Und schließlich bricht in diese Alltagswelt doch der Krieg ein – die „Nationale Islamische Bewegung Afghanistans“, deren bärtige Männer in Dokumentaraufnahmen zu sehen sind, wird bald Kabul erreichen. Rauchend liegt der Heimleiter im Bett, sieht die Nachrichten im Fernsehen. Die Sorge um die Kinder, das ist zu spüren, treibt ihn um. Das Essen wird schlechter, es sind Fliegen darin, die Frau im Büro trägt jetzt Schleier, kein Leninbild mehr da. Mit Blick für Requisiten und Kulissen versetzt die junge Regisseurin (Jahrgang 1990) ihre Figuren in eine Zeit, die sie selbst nicht erlebt hat.

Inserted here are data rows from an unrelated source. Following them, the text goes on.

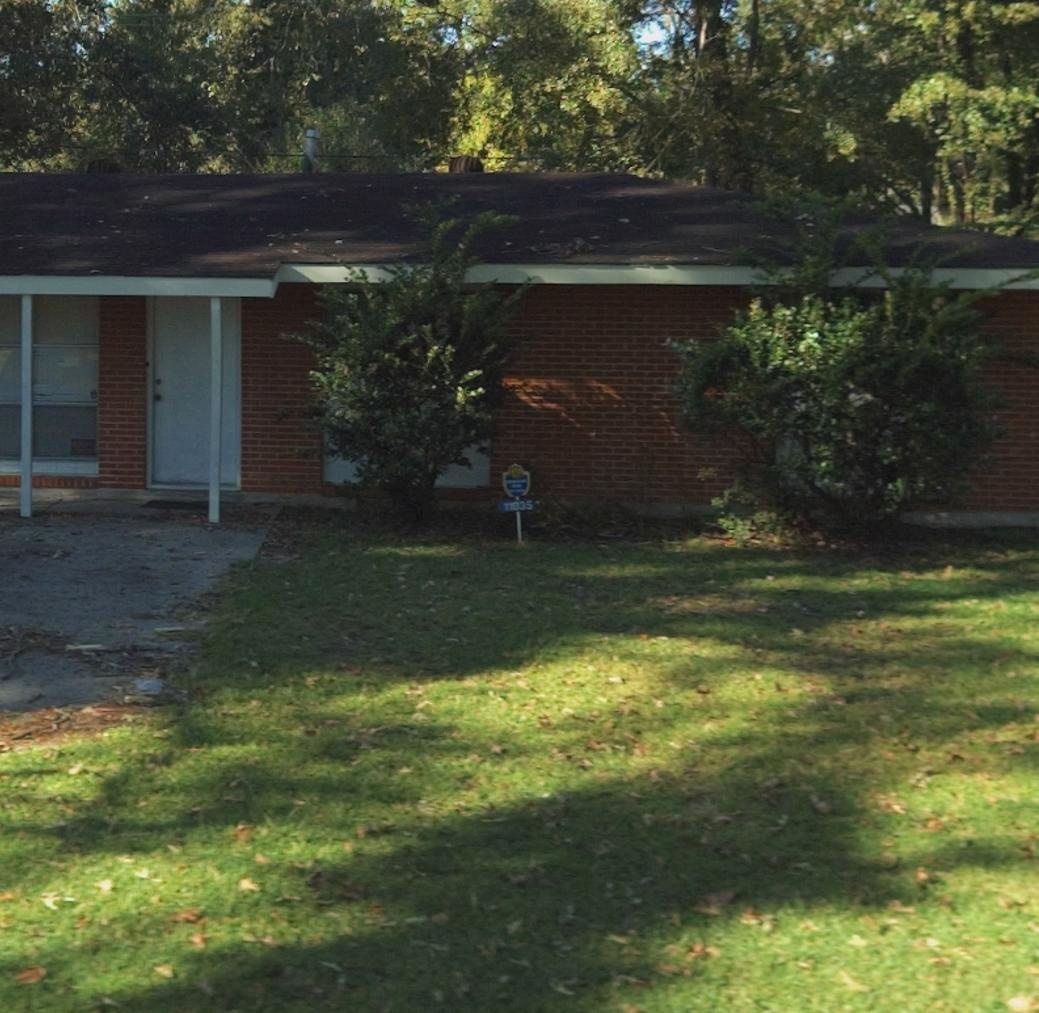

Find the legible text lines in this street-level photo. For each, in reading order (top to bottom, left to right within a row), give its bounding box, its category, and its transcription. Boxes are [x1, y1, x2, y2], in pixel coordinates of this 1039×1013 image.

[502, 499, 534, 512] StreetNumber: 11035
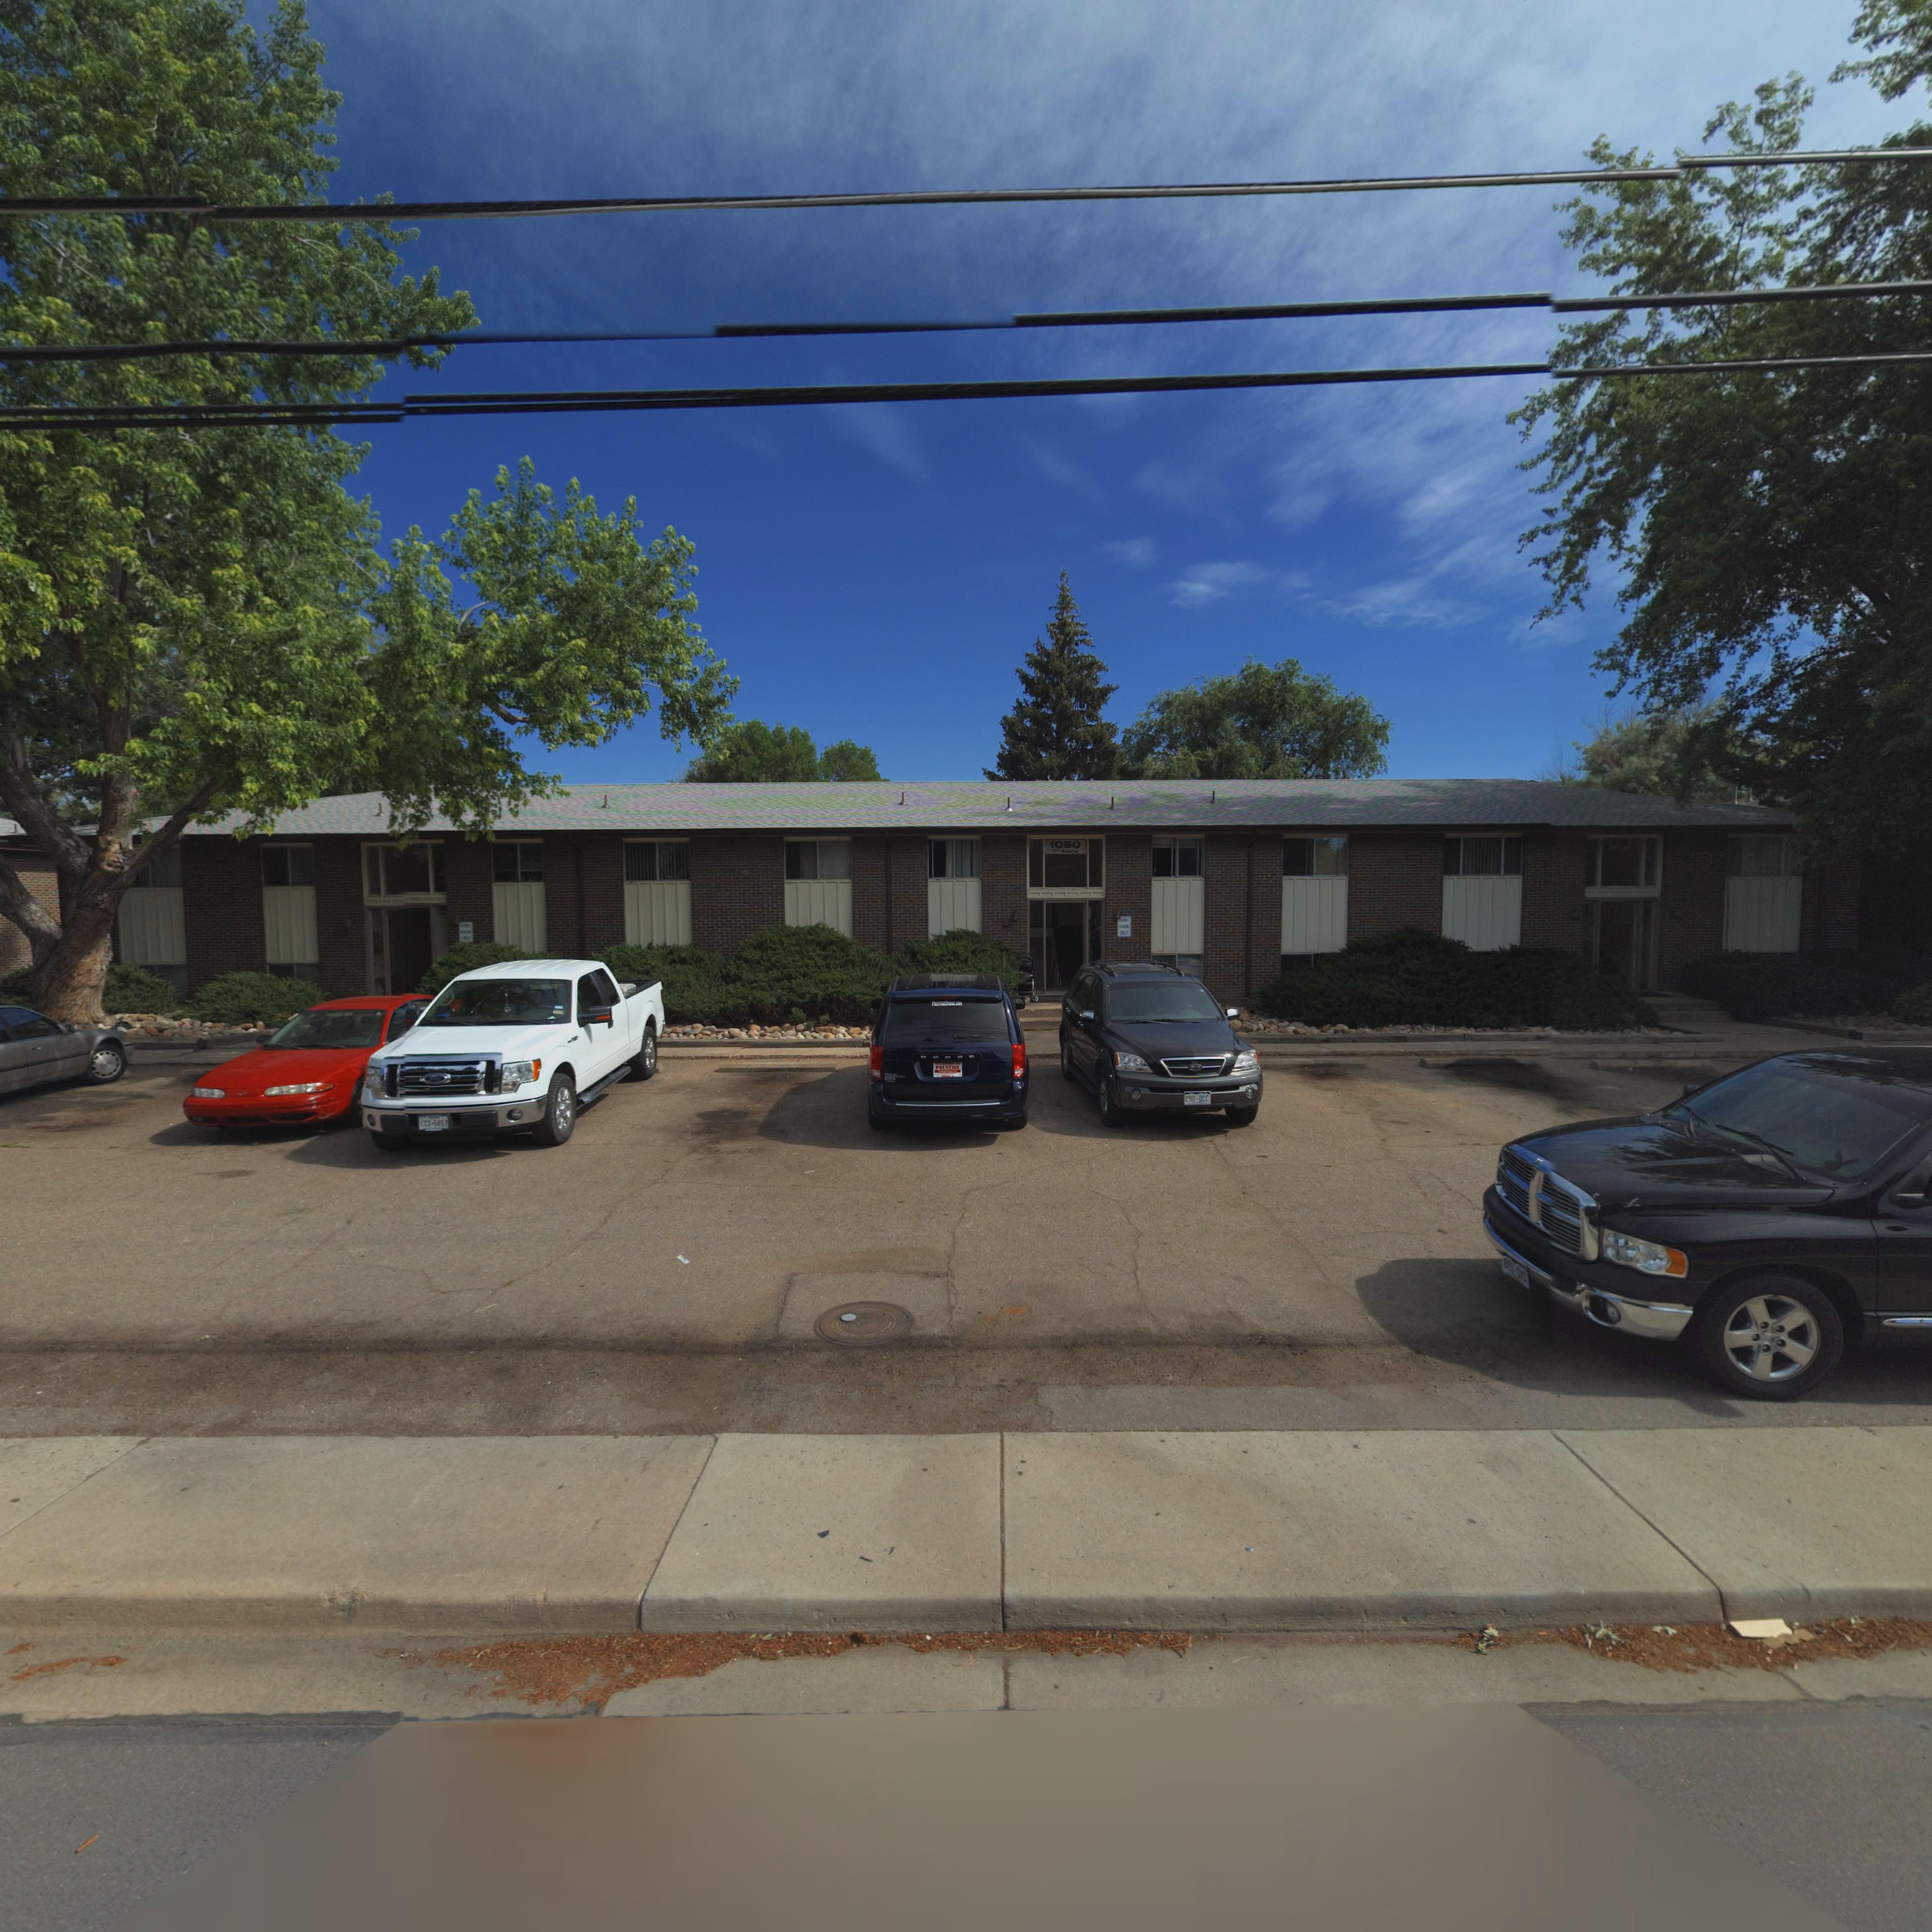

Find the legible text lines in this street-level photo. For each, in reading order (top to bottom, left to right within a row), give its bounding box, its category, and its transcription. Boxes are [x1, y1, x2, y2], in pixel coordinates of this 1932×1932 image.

[1049, 840, 1081, 849] StreetNumber: 1050
[1052, 849, 1079, 853] StreetName: 17** Av*n**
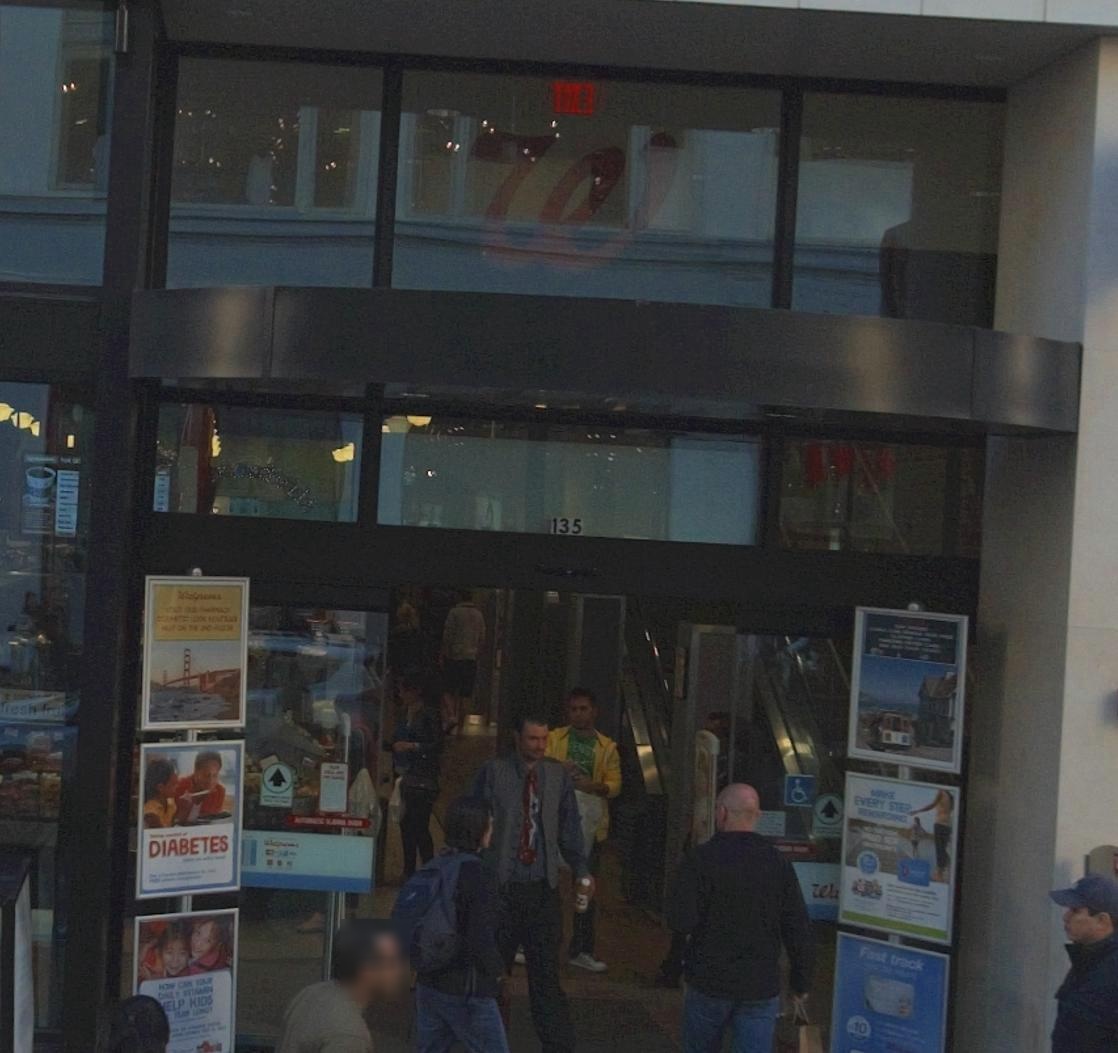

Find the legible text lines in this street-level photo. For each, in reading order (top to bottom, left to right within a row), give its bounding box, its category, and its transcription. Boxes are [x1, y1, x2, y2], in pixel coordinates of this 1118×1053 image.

Die Idee zum Film kam ihr bei der Lektüre des Tagebuchs ihres Freundes Anwar, der darin seine Zeit in Kabul als Obdachloser und Kinderheimbewohner beschreibt. „Seine Aufzeichnungen nahmen mich mit auf eine Reise durch die Geschichte Afghanistans der letzten vierzig Jahre, und zwar aus der unschuldigen Perspektive eines Waisenkindes. Er war ein Kind, das in einem Krieg steckte, der nicht sein Krieg war.“
Die halbwüchsigen Laiendarsteller, in Afghanistan gecastet, durch behördliche Labyrinthe nach Tadschikistan gebracht, wo die Landschaft noch so afghanisch ist, dass viele Aufnahmen dort stattfinden konnten. Der Film wurde von vielen europäischen Länder ko-finanziert, doch bevor die afghanischen Darsteller auch in Europa drehen konnten, vergingen ganz vier Monate – für Dreharbeiten eine Ewigkeit – für Behördengänge. Die Beschaffung von Schengen-Visa schien fast aussichtslos, bis die Crew über Umwege das Kunststück vollbrachte. Für das Heim wurde ein tadschikisches Gebäude gefunden, das, zuvor ein Bordell, umgebaut werden konnte. Durchgängige, großzügige Räume sind für das visuelle Konzept der Regisseurin wichtig. Oft genug geht die Kamera mit den Handlungsereignissen in den Räumen mit und erzeugt damit ein Höchstmaß an physischer Dynamik. Dabei bleibt der Film visuell unspektakulär, auf Effekte hat Sadat es nicht abgesehen.
Das Drama des Machtwechsels von der sowjetisch unterstützten Regierung zu den Mudschaheddin 1992 kommt auf leisen Sohlen durch die Straßen zum Heim. Gekonnt baut die Regisseurin die Spannung auf, geht mit der Kamera mit, als der Heimleiter die Kinder vom Hof ins Gebäude zu drängen sucht. Eine dunkle Menschenmasse wälzt sich die Fahrbahn entlang. So sehen Pogrome aus, Umstürze, so kündigen sich Massaker an. Und dann gelingt der Regisseurin ein explosiver Schluss. Die Poesie des Kinos, hier ist sie.